Let’s consider another scenario by supposing that we’ve been unable to build a useful local model for prediction of any of the three clusters in Figure 1.  If, however, the average pIC50 values differ for each of the three clusters we can still extract some predictivity from the data by finding a function of X1 and X2 that correlates with the average pIC50 values for the clusters. This is one way that clustering of compounds in the descriptor space can trick you into thinking that a global model has a broader applicability domain than is actually the case. Under this scenario it would be very unwise to try to interpret the model or use it to make predictions for compounds that sit outside the clusters. 

This is a good point at which to wrap up my post on regression-based ML (or QSAR-like if you prefer) models for predicting biological activity and other properties relevant to drug design such as aqueous solubility, permeability and metabolic stability. There appears to be a general consensus that building these models requires a lot of data and, in my view, this means that models like these are actually of limited utility in real world drug design.
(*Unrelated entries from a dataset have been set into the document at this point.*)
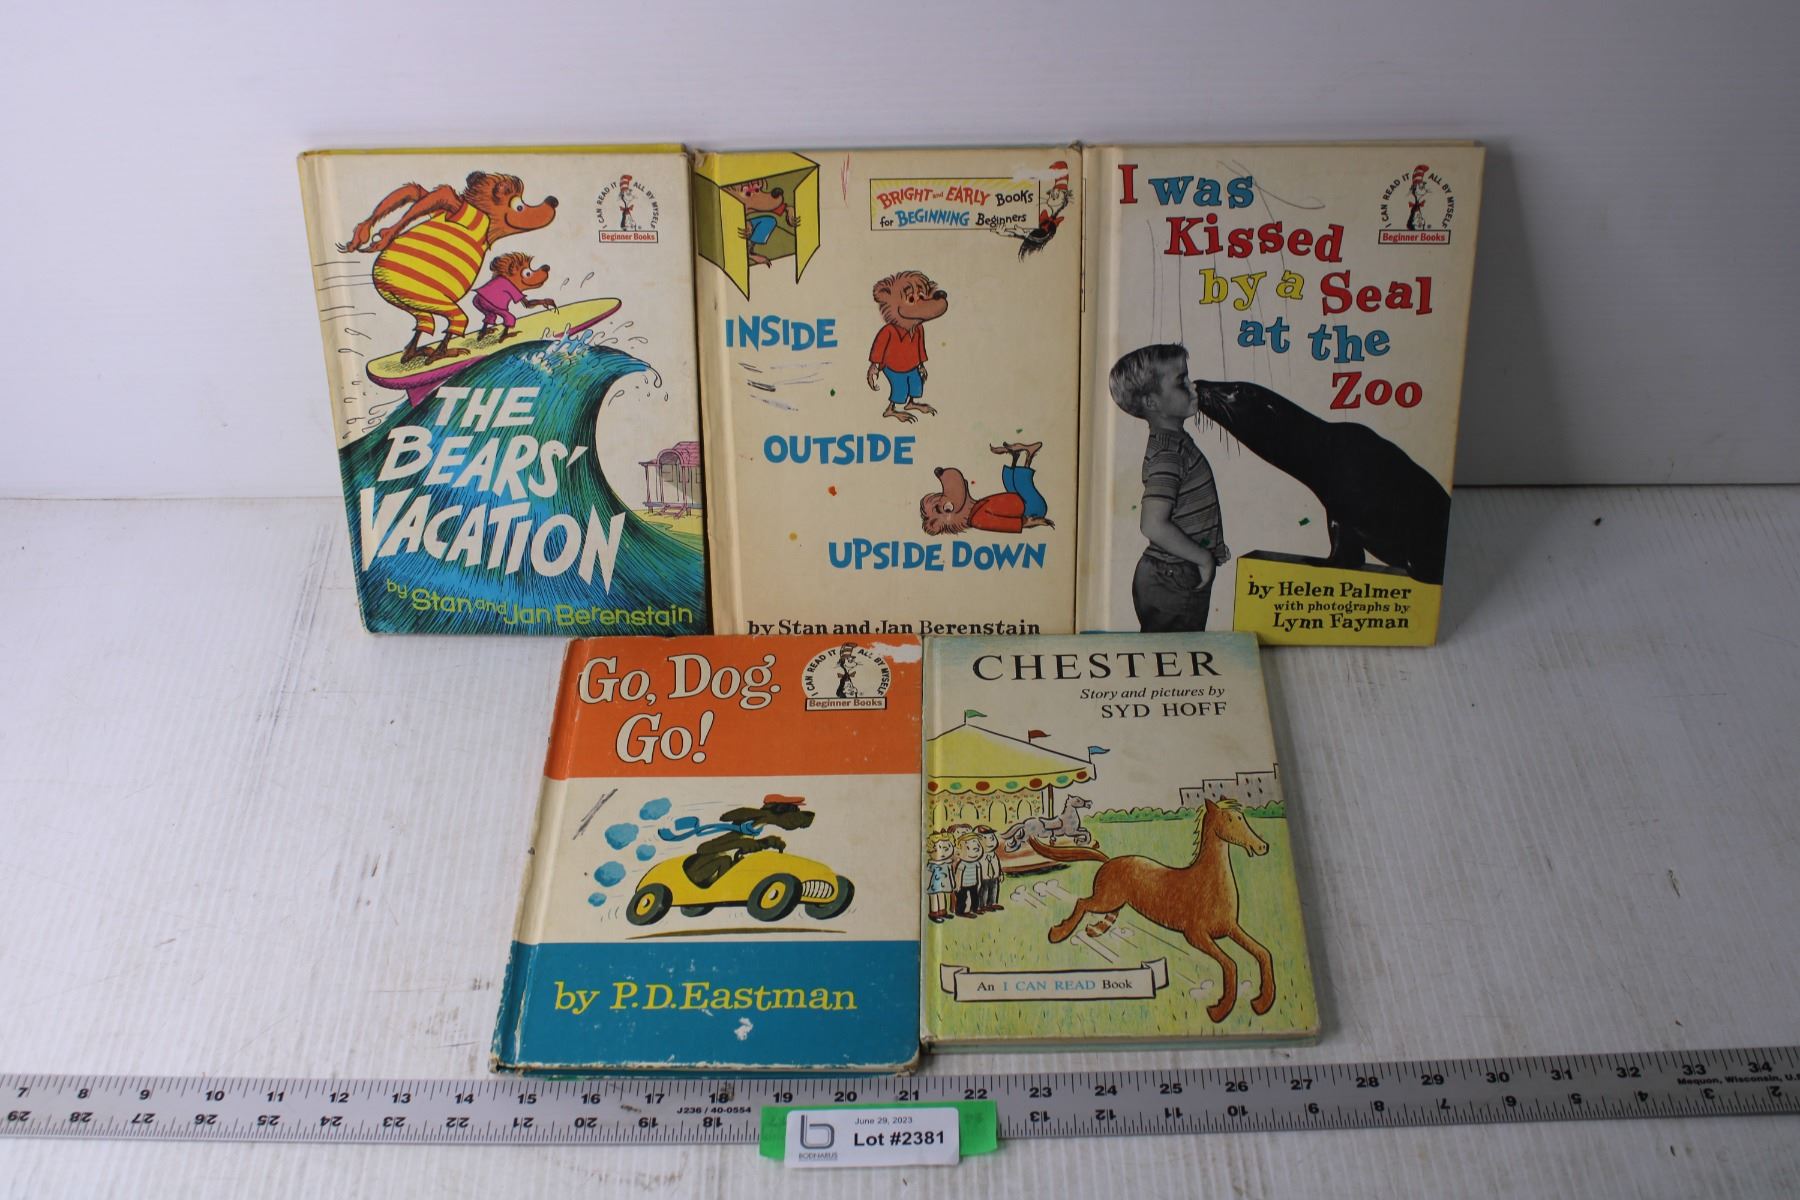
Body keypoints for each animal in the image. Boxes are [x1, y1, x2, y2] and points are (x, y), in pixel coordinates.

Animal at [1031, 798, 1275, 1024]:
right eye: (1230, 820)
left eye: (1243, 817)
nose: (1263, 847)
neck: (1207, 884)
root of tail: (1109, 861)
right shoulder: (1195, 935)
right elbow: (1230, 964)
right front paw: (1220, 1010)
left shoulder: (1231, 928)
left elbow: (1262, 952)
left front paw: (1262, 1002)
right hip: (1106, 900)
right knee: (1082, 902)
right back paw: (1058, 934)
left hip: (1114, 901)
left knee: (1104, 913)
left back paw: (1095, 930)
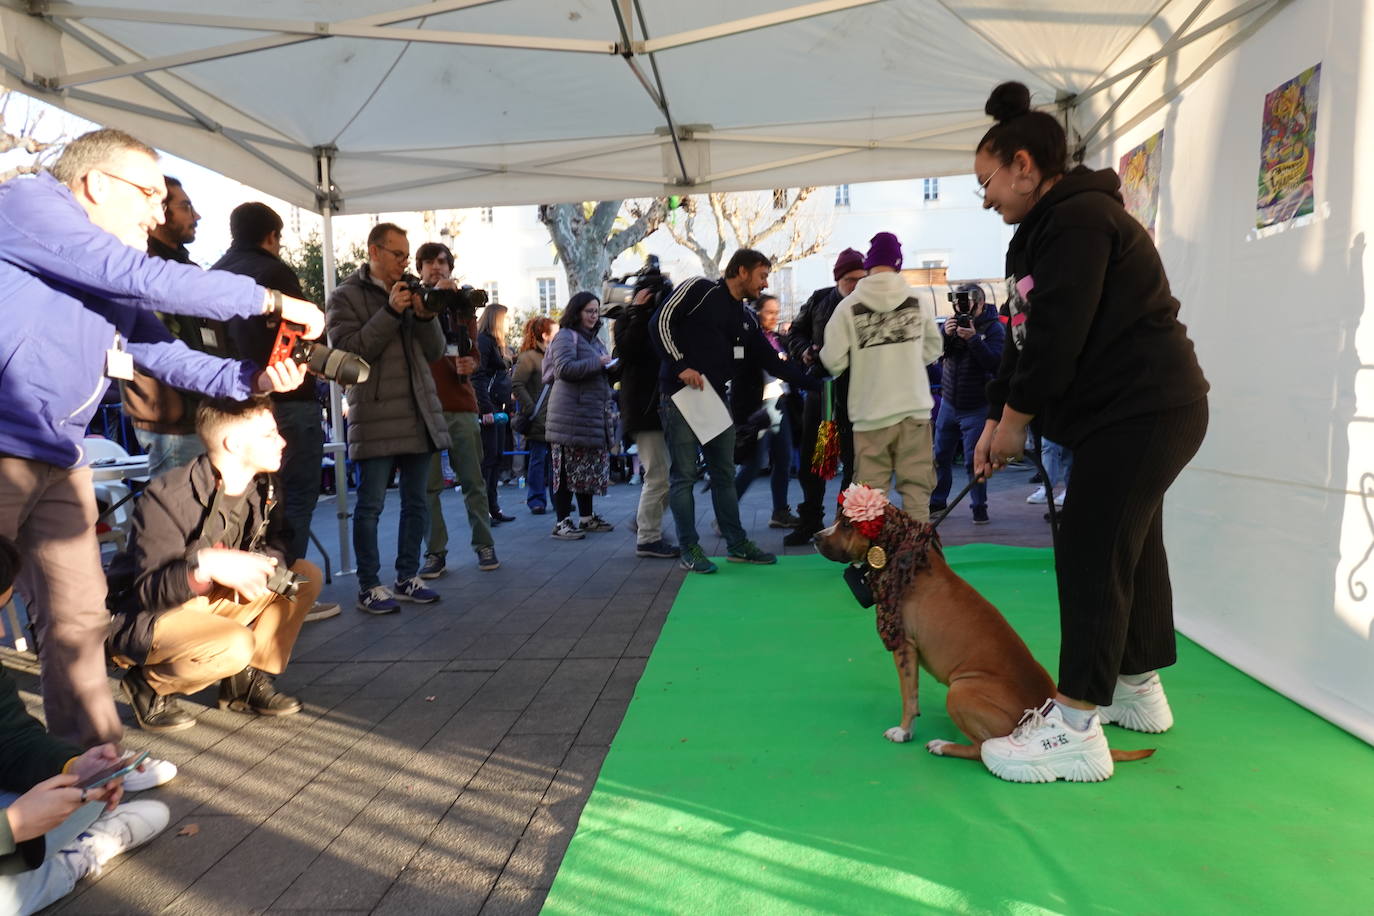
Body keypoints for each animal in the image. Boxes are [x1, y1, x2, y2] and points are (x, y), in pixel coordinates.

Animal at [807, 513, 1154, 763]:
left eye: (848, 524)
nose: (814, 537)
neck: (906, 559)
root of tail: (1038, 712)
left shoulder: (905, 647)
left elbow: (909, 695)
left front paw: (904, 732)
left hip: (960, 691)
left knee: (981, 749)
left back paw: (943, 745)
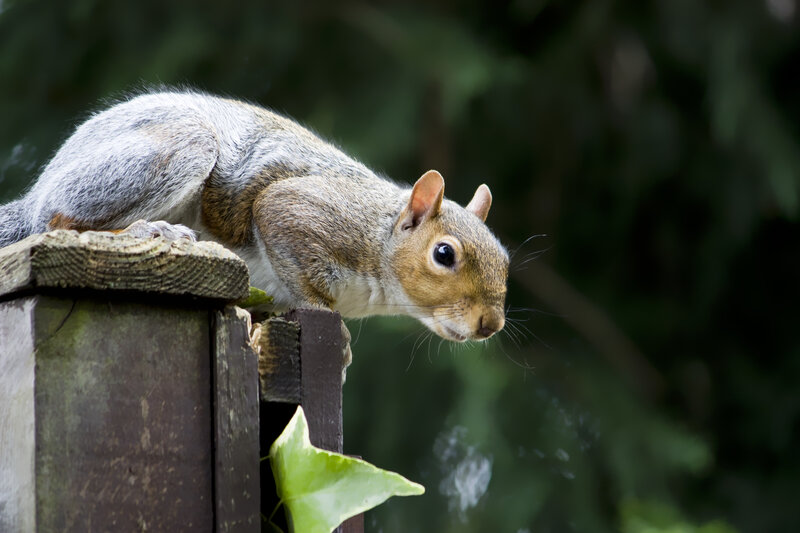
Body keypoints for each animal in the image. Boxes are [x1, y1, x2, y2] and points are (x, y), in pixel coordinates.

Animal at [0, 90, 508, 342]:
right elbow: (297, 264)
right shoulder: (300, 212)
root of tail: (39, 188)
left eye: (504, 259)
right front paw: (339, 341)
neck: (378, 234)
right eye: (444, 254)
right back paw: (148, 228)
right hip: (172, 151)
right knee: (58, 220)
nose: (491, 325)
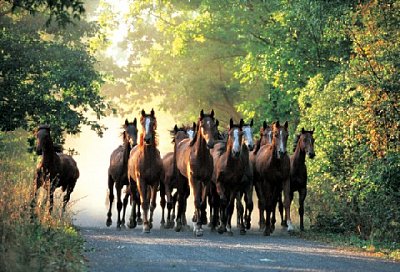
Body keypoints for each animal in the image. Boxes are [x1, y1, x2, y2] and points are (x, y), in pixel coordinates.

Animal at [176, 109, 219, 237]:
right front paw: (198, 227)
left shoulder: (206, 180)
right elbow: (196, 201)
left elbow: (202, 201)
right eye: (202, 125)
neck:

The basic difficulty is that a project team with enough data for building useful regression-based ML models is likely to be at a relatively advanced stage (the medicinal chemists will already understand the structure-activity relationships and are aware of project-specific issues such as poor aqueous solubility or high turnover by metabolic enzymes). Drug discovery scientists tend to be less aware of the problems that arise from clustering of compounds in descriptor space and, in my view, this is a factor that should be considered by those seeking to assemble data sets for benchmarking (see W2024). I'll leave you with a suggestion (it was considered a terrible idea at the time) I made over twenty years ago that each predicted value should be accompanied by chemical structures and measured values for the three closest neighbours in the descriptor space of the model.